What Works and What Does Not
Local models are not a drop-in replacement for Claude 3.5 Sonnet or GPT-4o. Here is the honest breakdown:
| Task | Local 7B-13B | Cloud (Claude/GPT-4) |
|---|---|---|
| Simple refactors | Good | Excellent |
| Boilerplate generation | Good | Excellent |
| Complex architecture decisions | Weak | Excellent |
| Understanding large codebases | Weak | Excellent |
| Multi-file edits | Weak | Good |
| Speed (with GPU) | Fast | Network-dependent |
| Speed (CPU only) | Slow | Network-dependent |
Running a 13B model on CPU can take 10-30 seconds per response. A modern GPU (RTX 3060 or better) brings this down to 1-3 seconds. Manage your expectations.
Hybrid Strategy: The Practical Approach
Most developers who stick with local models use a hybrid workflow rather than going all-in:
- Local model for quick, safe tasks: lint fixes, renaming, simple regex, explaining a function.
- Cloud model for heavy lifting: designing new features, debugging tricky issues, cross-file refactoring.
- Switch based on project: open source or non-sensitive code → cloud; proprietary or regulated code → local.
Cursor makes this easy because you can change the model in settings without restarting the IDE. Some users keep two Cursor windows open — one pointed at local, one at cloud — though that is more of a workaround than a feature.
If you have a Mac with Apple Silicon, Ollama leverages the Neural Engine well. A MacBook Pro M3 Pro can run a 13B model at usable speeds without draining the battery like a discrete GPU would.
Troubleshooting
"Connection refused" errors
- Check that the server is running (
ollama serveor LM Studio server tab). - Verify the port: Ollama uses 11434, LM Studio uses 1234.
- Check your firewall or corporate proxy.
Slow responses
- Use a smaller model or a higher quantization (Q4 instead of Q5).
- Ensure your GPU is being used. Ollama logs show
GPUorCPUon load. - Close other GPU-heavy apps.
Nonsensical outputs
- The model name might not match. Ollama is picky about exact names.

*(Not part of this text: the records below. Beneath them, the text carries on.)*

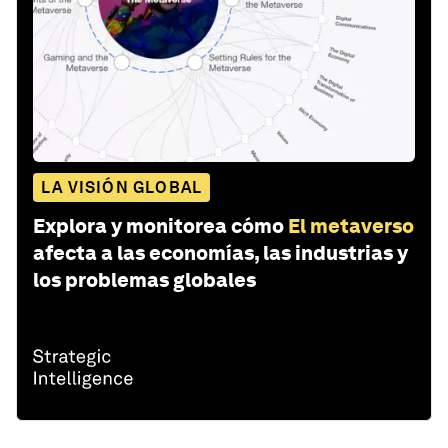
LA VISIÓN GLOBAL
Explora y monitorea cómo
El metaverso
afecta a las economías, las industrias y
los problemas globales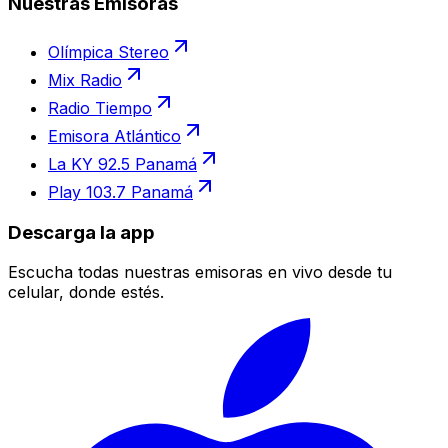
Nuestras Emisoras
Olímpica Stereo
Mix Radio
Radio Tiempo
Emisora Atlántico
La KY 92.5 Panamá
Play 103.7 Panamá
Descarga la app
Escucha todas nuestras emisoras en vivo desde tu
celular, donde estés.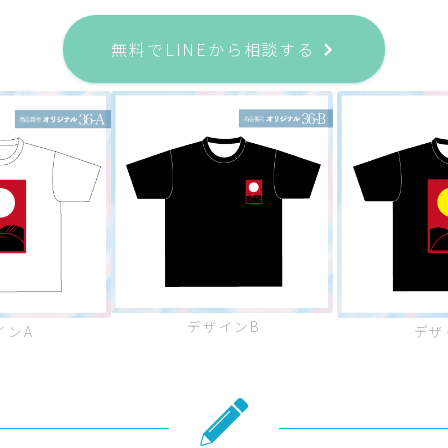
無料でLINEから相談する
デザインB
インA
デザ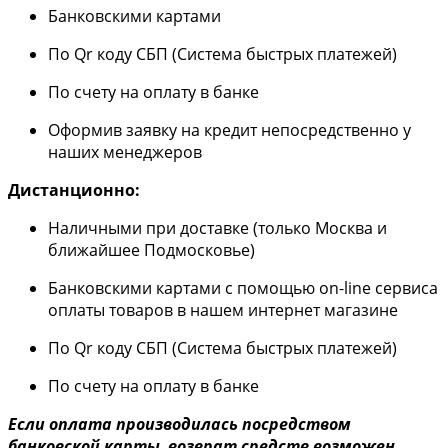
Банковскими картами
По Qr коду СБП (Система быстрых платежей)
По счету на оплату в банке
Оформив заявку на кредит непосредственно у
наших менеджеров
Дистанционно:
Наличными при доставке (только Москва и
ближайшее Подмосковье)
Банковскими картами с помощью on-line сервиса
оплаты товаров в нашем интернет магазине
По Qr коду СБП (Система быстрых платежей)
По счету на оплату в банке
Если оплата производилась посредством
банковской карты, возврат средств возможен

- Some models need a specific prompt format. Instruct models work better than base models for chat.
Cursor ignores the local setting
- Make sure you are overriding the OpenAI base URL, not just adding a custom model.

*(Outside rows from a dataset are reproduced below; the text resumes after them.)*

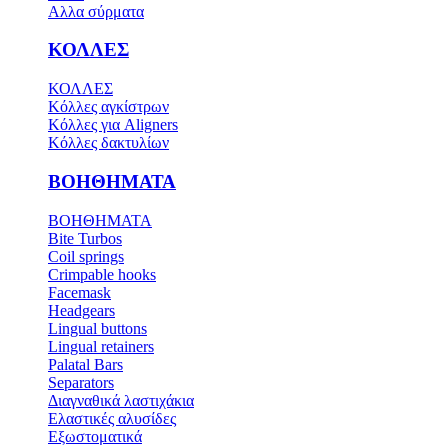
Αλλα σύρματα
ΚΟΛΛΕΣ
ΚΟΛΛΕΣ
Κόλλες αγκίστρων
Κόλλες για Aligners
Κόλλες δακτυλίων
ΒΟΗΘΗΜΑΤΑ
ΒΟΗΘΗΜΑΤΑ
Bite Turbos
Coil springs
Crimpable hooks
Facemask
Headgears
Lingual buttons
Lingual retainers
Palatal Bars
Separators
Διαγναθικά λαστιχάκια
Ελαστικές αλυσίδες
Εξωστοματικά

- Restart Cursor after changing the base URL.
Final Thoughts
Local LLMs with Cursor are viable today for a subset of tasks. They are not as capable as cloud models, but for privacy-conscious developers or those working in restricted environments, they are often good enough. Start with Ollama if you want speed of setup, or LM Studio if you prefer a GUI. Expect to iterate on model choice and workflow before you find what works for your projects.